Text block:
*** Begin section ***

Proctor Medal (joint): Christine Curcio, PhD, FARVO (RC)
A neuroscientist by training, Christine Curcio, PhD, has made seminal contributions to the anatomic and molecular pathobiology of age-related macular degeneration (AMD), which degrades central vision in aged adults worldwide. Using tools of digital histology, her lab has made important discoveries about the composition and role of drusen deposits in human AMD while also identifying hallmarks such as early loss of rod photoreceptors, gliosis, and RPE transdifferentiation. Curcio's microscopy studies support multiple clinical diagnostic techniques, including optical coherence tomography, autofluorescence, adaptive optics and rod-mediated dark adaptation.
Proctor Medal (joint): Cynthia Owsley, PhD, MSPH, FARVO (CL)
Cynthia Owsley, PhD, MSPH, FARVO, is the Nathan E. Miles Endowed Chair of Ophthalmology at the University of Alabama at Birmingham (UAB). She completed her doctoral degree at Cornell University in experimental psychology. For 25 years she has collaborated with Christine Curcio, PhD, to understand the transition from aging to intermediate Age-related Macular Degeneration (AMD) to reveal structure-function associations. Early demise of rod photoreceptors during aging and AMD underscores the pressing need to understand functionally validated structural endpoints in AMD to arrest its early progression before cone loss and blindness.
Friedenwald Award: Connie Cepko, PhD (RE)
Connie Cepko, PhD, is the Bullard Professor of Genetics and Neuroscience at Harvard Medical School and an investigator at the Howard Hughes Medical Institute. She received her doctoral degree from the Massachusetts Institute of Technology, working with Phillip Sharp, PhD. She remained at MIT as a postdoctoral fellow in the laboratory of Richard Mulligan, PhD, where she developed some of the first retrovirus vectors. Cepko's current research is focused on the development and diseases of the retina, including a gene-agnostic gene therapy.
Weisenfeld Award: Geeta K. Vemuganti, DNB, FAMS, MD, FARVO (AP)

*** End section ***

Data:
*** Begin section ***

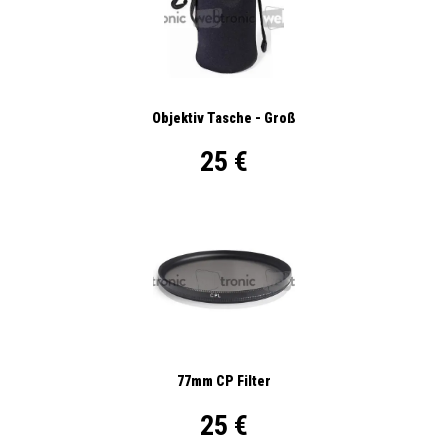
Objektiv Tasche - Groß
25 €
77mm CP Filter
25 €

*** End section ***

What to work on:
• a. Answer these questions from the award-recipient text, one answer per line, marked (i), (ii), (iii) as the questions are:
(i) At which university did Cynthia Owsley complete her doctoral degree, and in what field?
(ii) In whose laboratory did Connie Cepko work as a postdoctoral fellow?
(iii) Which clinical diagnostic techniques do Christine Curcio's microscopy studies support?
• b. Pick up the award-recipient text after its final line and continue it.

Answers by item:
• a.
(i) Cornell University, in experimental psychology.
(ii) The laboratory of Richard Mulligan, PhD, at MIT.
(iii) Optical coherence tomography, autofluorescence, adaptive optics and rod-mediated dark adaptation.

• b.
Geeta Vemuganti, DNB, FAMS, MD, FARVO, has nurtured the field of ocular pathology, stem cell biology and translational research in India. Her novel technique of culturing limbal cells restored vision in many patients with chemical burns. Other research contributions include identification of limbal stromal cells, human lacrimal tissue cultures, role cancer stem cells and exosomes in retinoblastoma and new animal models. She has contributed three decades of diagnostic ocular pathology and research, plus has served as an editorial board member of WHO book of Classification of Eye tumors. Vemuganti has more than 250 publications and a H-index of 54 with 7900 citations. She is a fellow of various prestigious associations, holds many leadership positions and grants, and has mentored many scholars in eye pathology and vision sciences.
Cogan Award: Alex Hewitt, PhD, FARVO (CL)
Professor Alex Hewitt is a Research Fellow at the Menzies Institute for Medical Research at the University of Tasmania, and a Principal Investigator at the Centre for Eye Research Australia. His major research interests lie in the ophthalmic applications of stem cell and gene-editing technology. Hewitt obtained his PhD in 2009 investigating the molecular and phenotypic associations for glaucoma. In 2014, he expanded his laboratory to Hobart, where his team have been applying CRISPR/Cas-gene editing technology to better understand and treat inherited eye diseases.